Stock market darling Apple also faced heat over privacy issues Monday, when two iPhone users filed a class-action lawsuit alleging that the company is secretly recording movements of iPhone and iPad users.

In the Internet age, both cases illustrate the problems around privacy concerns and their possible effects on a company’s top-line growth.

In Sony’s case, such concerns have a direct effect on its top-line. This is because the issue raises uncomfortable questions about sharing sensitive financial data with service providers. Apart from the legal and financial issues involved, such data breaches can erode a company’s brand appeal and have an adverse effect on sales.

In Apple’s case, although the company has denied monitoring user location data, the larger question of privacy remains. In a “social networked” world, websites are increasingly using sophisticated algorithms to identify user preferences. To be sure, such information is already disclosed by the user in some instances. For example, Foursquare, one of the hottest start-ups currently, is premised on disclosing user locations. Similarly, Facebook Places is built around the concept of disclosing your current location with your network of friends on the site.

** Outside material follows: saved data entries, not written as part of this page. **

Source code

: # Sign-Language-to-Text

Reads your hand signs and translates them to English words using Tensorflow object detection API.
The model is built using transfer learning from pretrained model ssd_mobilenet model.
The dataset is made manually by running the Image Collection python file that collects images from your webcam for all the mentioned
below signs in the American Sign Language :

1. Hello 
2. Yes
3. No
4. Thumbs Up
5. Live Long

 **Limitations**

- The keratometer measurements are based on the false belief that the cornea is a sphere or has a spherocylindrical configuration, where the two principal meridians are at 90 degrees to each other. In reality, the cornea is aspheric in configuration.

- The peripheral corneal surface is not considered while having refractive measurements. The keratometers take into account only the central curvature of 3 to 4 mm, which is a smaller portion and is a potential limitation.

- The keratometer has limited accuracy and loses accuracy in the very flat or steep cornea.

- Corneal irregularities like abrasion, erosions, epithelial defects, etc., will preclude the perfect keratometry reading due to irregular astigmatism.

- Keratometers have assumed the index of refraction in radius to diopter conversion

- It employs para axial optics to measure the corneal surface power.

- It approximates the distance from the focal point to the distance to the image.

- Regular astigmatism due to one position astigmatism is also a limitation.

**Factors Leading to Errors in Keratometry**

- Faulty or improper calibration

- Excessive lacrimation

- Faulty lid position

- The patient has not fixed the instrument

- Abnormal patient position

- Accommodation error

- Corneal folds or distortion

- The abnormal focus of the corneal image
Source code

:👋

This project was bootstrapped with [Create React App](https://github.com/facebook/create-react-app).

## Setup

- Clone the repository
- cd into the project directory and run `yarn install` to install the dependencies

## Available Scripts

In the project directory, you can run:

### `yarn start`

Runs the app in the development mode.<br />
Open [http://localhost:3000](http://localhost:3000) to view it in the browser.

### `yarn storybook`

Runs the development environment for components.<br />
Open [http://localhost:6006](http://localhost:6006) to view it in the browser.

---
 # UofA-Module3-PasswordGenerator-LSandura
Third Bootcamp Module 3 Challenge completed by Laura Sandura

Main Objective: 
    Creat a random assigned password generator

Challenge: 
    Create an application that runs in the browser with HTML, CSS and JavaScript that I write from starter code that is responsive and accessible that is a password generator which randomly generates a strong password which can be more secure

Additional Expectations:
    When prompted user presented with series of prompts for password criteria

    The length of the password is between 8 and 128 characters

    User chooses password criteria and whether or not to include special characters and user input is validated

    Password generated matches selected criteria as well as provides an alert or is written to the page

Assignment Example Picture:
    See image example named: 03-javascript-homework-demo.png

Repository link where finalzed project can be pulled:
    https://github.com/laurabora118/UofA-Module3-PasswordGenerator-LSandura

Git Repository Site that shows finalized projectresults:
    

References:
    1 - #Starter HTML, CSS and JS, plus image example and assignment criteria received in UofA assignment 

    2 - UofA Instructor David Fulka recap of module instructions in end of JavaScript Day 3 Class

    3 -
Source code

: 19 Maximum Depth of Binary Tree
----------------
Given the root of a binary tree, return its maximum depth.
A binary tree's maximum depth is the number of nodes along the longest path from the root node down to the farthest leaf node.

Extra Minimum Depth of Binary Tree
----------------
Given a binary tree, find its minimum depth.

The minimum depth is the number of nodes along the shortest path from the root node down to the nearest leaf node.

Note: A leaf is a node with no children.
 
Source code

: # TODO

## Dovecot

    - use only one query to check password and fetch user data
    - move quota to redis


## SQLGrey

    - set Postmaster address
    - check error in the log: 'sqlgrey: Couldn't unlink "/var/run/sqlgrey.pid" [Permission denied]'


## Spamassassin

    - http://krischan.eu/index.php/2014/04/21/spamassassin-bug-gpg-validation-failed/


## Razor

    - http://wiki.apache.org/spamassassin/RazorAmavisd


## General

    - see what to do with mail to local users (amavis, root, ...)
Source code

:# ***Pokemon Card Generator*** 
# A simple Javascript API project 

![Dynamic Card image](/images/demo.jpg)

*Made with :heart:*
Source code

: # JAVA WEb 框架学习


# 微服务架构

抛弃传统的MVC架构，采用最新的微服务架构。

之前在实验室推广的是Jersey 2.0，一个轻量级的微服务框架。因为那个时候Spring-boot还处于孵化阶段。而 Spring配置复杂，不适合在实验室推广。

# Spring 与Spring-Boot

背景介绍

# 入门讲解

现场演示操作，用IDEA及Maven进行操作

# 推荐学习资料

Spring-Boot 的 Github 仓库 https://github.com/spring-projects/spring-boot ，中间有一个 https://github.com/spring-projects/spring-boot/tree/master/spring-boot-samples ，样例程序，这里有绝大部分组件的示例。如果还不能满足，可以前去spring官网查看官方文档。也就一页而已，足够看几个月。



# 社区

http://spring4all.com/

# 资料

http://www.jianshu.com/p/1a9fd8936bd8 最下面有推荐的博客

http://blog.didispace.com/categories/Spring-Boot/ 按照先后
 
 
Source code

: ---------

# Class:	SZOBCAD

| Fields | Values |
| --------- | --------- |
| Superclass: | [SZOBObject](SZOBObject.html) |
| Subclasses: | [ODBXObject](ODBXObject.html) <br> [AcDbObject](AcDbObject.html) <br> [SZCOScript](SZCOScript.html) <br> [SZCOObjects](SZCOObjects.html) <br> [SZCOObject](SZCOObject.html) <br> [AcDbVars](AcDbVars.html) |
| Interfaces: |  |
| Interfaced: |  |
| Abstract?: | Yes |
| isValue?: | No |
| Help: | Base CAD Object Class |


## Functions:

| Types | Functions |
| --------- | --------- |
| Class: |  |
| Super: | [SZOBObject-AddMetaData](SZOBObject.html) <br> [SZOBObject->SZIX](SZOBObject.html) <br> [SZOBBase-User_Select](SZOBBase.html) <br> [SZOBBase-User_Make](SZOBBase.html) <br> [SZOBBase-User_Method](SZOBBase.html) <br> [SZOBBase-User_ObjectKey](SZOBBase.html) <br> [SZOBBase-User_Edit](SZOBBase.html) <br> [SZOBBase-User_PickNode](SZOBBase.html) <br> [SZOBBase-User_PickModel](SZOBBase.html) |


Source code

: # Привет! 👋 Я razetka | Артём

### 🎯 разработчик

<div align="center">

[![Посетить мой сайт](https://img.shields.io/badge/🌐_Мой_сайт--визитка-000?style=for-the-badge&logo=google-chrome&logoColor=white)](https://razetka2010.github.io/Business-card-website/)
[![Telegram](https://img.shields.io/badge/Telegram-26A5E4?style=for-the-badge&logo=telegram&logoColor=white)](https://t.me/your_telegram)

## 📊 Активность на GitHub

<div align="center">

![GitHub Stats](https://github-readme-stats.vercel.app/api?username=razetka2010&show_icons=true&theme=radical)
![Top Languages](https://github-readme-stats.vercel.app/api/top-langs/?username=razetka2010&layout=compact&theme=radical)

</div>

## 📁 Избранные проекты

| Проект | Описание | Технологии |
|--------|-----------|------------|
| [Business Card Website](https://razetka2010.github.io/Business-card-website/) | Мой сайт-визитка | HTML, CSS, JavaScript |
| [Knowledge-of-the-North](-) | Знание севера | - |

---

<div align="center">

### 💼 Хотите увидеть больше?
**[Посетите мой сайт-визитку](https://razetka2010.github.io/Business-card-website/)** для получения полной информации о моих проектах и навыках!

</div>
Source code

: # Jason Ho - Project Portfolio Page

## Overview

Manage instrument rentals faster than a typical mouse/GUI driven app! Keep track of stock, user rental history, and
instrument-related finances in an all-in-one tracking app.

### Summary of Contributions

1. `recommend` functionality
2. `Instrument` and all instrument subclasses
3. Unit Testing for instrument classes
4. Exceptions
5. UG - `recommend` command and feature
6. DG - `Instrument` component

In both cases, however, users choose to disclose their locations. The question is whether it is valid and ethical for companies to share such information (location, in this case) with advertisers. Resolution of the privacy question will affect revenues for companies such as Google (NASDAQ: GOOG) that develop social products and depend on advertising as a revenue source.

While privacy concerns are a complex issue, organizational response to crises is not.

Sony exacerbated an already sensitive situation by remaining silent about it for a week even as its network was unavailable to users. No wonder the company’s stock has lost more than 6% since last week. This latest debacle coupled with the supply chain disruption due to the recent tsunami in Japan should keep the stock in a downward spiral for some time.

On the other hand, after initially scrambling to respond, Apple reacted swiftly to contain the damage. It released a statement regarding the privacy issue and even got the normally reclusive Steve Jobs to talk to the New York Times about the issue. The result was that the markets barely reacted to the news.

For both companies, however, the latest crises will sharpen focus on their privacy policies and security systems.